**TASK DIRECTIONS**
I need all of the entries printed exactly.

**DATA TO PROCESS**
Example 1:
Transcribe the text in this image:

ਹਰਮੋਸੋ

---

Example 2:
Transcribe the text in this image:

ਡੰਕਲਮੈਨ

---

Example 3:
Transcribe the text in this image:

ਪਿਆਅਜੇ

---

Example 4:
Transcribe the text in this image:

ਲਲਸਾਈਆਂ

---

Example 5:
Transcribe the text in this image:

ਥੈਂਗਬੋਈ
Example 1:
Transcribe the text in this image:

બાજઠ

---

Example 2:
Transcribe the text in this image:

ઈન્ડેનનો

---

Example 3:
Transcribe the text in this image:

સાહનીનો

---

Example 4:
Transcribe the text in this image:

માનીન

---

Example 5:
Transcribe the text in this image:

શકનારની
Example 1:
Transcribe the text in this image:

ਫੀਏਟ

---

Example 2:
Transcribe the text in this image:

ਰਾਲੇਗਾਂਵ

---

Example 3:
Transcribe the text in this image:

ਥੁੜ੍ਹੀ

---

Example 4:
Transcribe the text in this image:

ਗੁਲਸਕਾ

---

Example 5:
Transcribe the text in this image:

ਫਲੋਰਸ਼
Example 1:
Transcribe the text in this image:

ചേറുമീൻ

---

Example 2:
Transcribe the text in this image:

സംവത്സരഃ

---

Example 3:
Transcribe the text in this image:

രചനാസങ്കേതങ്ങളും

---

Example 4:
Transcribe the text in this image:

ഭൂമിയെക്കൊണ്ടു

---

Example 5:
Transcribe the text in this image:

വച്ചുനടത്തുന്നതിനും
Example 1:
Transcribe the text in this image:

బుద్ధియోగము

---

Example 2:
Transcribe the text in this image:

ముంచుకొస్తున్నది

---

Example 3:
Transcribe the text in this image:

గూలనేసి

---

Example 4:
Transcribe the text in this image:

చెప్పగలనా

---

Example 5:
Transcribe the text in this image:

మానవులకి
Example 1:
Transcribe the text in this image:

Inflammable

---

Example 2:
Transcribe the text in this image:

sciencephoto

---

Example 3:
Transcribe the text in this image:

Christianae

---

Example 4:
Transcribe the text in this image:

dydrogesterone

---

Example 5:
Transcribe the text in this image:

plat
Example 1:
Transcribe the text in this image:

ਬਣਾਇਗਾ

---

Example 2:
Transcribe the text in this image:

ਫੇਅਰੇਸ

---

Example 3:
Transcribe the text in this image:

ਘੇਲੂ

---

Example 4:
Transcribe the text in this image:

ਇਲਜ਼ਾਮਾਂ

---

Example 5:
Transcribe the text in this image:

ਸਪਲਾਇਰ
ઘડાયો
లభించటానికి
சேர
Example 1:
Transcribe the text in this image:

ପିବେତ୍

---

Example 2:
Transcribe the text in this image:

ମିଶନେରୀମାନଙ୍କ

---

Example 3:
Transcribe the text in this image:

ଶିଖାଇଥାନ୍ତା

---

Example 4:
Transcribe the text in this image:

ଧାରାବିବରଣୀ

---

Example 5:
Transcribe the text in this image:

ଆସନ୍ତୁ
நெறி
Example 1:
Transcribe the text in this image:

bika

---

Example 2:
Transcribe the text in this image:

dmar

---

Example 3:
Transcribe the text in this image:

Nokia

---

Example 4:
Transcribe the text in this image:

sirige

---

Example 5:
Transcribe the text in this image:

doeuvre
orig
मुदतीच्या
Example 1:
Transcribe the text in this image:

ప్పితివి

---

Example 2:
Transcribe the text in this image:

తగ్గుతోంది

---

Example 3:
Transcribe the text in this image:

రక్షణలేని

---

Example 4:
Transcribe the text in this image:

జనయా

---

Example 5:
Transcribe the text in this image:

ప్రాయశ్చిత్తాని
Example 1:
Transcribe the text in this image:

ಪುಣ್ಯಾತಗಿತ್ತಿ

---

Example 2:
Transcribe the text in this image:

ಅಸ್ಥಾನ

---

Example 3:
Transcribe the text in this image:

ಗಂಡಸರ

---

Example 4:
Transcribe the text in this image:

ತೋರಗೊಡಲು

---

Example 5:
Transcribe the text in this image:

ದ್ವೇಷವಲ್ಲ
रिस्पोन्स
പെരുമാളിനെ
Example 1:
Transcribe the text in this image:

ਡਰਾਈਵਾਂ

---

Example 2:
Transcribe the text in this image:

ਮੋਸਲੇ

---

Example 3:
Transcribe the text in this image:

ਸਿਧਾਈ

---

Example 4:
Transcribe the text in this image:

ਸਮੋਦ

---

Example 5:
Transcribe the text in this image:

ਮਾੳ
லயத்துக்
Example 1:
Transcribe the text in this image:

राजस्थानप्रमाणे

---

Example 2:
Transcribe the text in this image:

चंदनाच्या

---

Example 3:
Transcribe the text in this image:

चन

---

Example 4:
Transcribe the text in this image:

**REPLY TO THE EXERCISE**
Example 1:
Transcribe the text in this image:

ਹਰਮੋਸੋ

---

Example 2:
Transcribe the text in this image:

ਡੰਕਲਮੈਨ

---

Example 3:
Transcribe the text in this image:

ਪਿਆਅਜੇ

---

Example 4:
Transcribe the text in this image:

ਲਲਸਾਈਆਂ

---

Example 5:
Transcribe the text in this image:

ਥੈਂਗਬੋਈ
Example 1:
Transcribe the text in this image:

બાજઠ

---

Example 2:
Transcribe the text in this image:

ઈન્ડેનનો

---

Example 3:
Transcribe the text in this image:

સાહનીનો

---

Example 4:
Transcribe the text in this image:

માનીન

---

Example 5:
Transcribe the text in this image:

શકનારની
Example 1:
Transcribe the text in this image:

ਫੀਏਟ

---

Example 2:
Transcribe the text in this image:

ਰਾਲੇਗਾਂਵ

---

Example 3:
Transcribe the text in this image:

ਥੁੜ੍ਹੀ

---

Example 4:
Transcribe the text in this image:

ਗੁਲਸਕਾ

---

Example 5:
Transcribe the text in this image:

ਫਲੋਰਸ਼
Example 1:
Transcribe the text in this image:

ചേറുമീൻ

---

Example 2:
Transcribe the text in this image:

സംവത്സരഃ

---

Example 3:
Transcribe the text in this image:

രചനാസങ്കേതങ്ങളും

---

Example 4:
Transcribe the text in this image:

ഭൂമിയെക്കൊണ്ടു

---

Example 5:
Transcribe the text in this image:

വച്ചുനടത്തുന്നതിനും
Example 1:
Transcribe the text in this image:

బుద్ధియోగము

---

Example 2:
Transcribe the text in this image:

ముంచుకొస్తున్నది

---

Example 3:
Transcribe the text in this image:

గూలనేసి

---

Example 4:
Transcribe the text in this image:

చెప్పగలనా

---

Example 5:
Transcribe the text in this image:

మానవులకి
Example 1:
Transcribe the text in this image:

Inflammable

---

Example 2:
Transcribe the text in this image:

sciencephoto

---

Example 3:
Transcribe the text in this image:

Christianae

---

Example 4:
Transcribe the text in this image:

dydrogesterone

---

Example 5:
Transcribe the text in this image:

plat
Example 1:
Transcribe the text in this image:

ਬਣਾਇਗਾ

---

Example 2:
Transcribe the text in this image:

ਫੇਅਰੇਸ

---

Example 3:
Transcribe the text in this image:

ਘੇਲੂ

---

Example 4:
Transcribe the text in this image:

ਇਲਜ਼ਾਮਾਂ

---

Example 5:
Transcribe the text in this image:

ਸਪਲਾਇਰ
ઘડાયો
లభించటానికి
சேர
Example 1:
Transcribe the text in this image:

ପିବେତ୍

---

Example 2:
Transcribe the text in this image:

ମିଶନେରୀମାନଙ୍କ

---

Example 3:
Transcribe the text in this image:

ଶିଖାଇଥାନ୍ତା

---

Example 4:
Transcribe the text in this image:

ଧାରାବିବରଣୀ

---

Example 5:
Transcribe the text in this image:

ଆସନ୍ତୁ
நெறி
Example 1:
Transcribe the text in this image:

bika

---

Example 2:
Transcribe the text in this image:

dmar

---

Example 3:
Transcribe the text in this image:

Nokia

---

Example 4:
Transcribe the text in this image:

sirige

---

Example 5:
Transcribe the text in this image:

doeuvre
orig
मुदतीच्या
Example 1:
Transcribe the text in this image:

ప్పితివి

---

Example 2:
Transcribe the text in this image:

తగ్గుతోంది

---

Example 3:
Transcribe the text in this image:

రక్షణలేని

---

Example 4:
Transcribe the text in this image:

జనయా

---

Example 5:
Transcribe the text in this image:

ప్రాయశ్చిత్తాని
Example 1:
Transcribe the text in this image:

ಪುಣ್ಯಾತಗಿತ್ತಿ

---

Example 2:
Transcribe the text in this image:

ಅಸ್ಥಾನ

---

Example 3:
Transcribe the text in this image:

ಗಂಡಸರ

---

Example 4:
Transcribe the text in this image:

ತೋರಗೊಡಲು

---

Example 5:
Transcribe the text in this image:

ದ್ವೇಷವಲ್ಲ
रिस्पोन्स
പെരുമാളിനെ
Example 1:
Transcribe the text in this image:

ਡਰਾਈਵਾਂ

---

Example 2:
Transcribe the text in this image:

ਮੋਸਲੇ

---

Example 3:
Transcribe the text in this image:

ਸਿਧਾਈ

---

Example 4:
Transcribe the text in this image:

ਸਮੋਦ

---

Example 5:
Transcribe the text in this image:

ਮਾੳ
லயத்துக்
Example 1:
Transcribe the text in this image:

राजस्थानप्रमाणे

---

Example 2:
Transcribe the text in this image:

चंदनाच्या

---

Example 3:
Transcribe the text in this image:

चन

---

Example 4:
Transcribe the text in this image:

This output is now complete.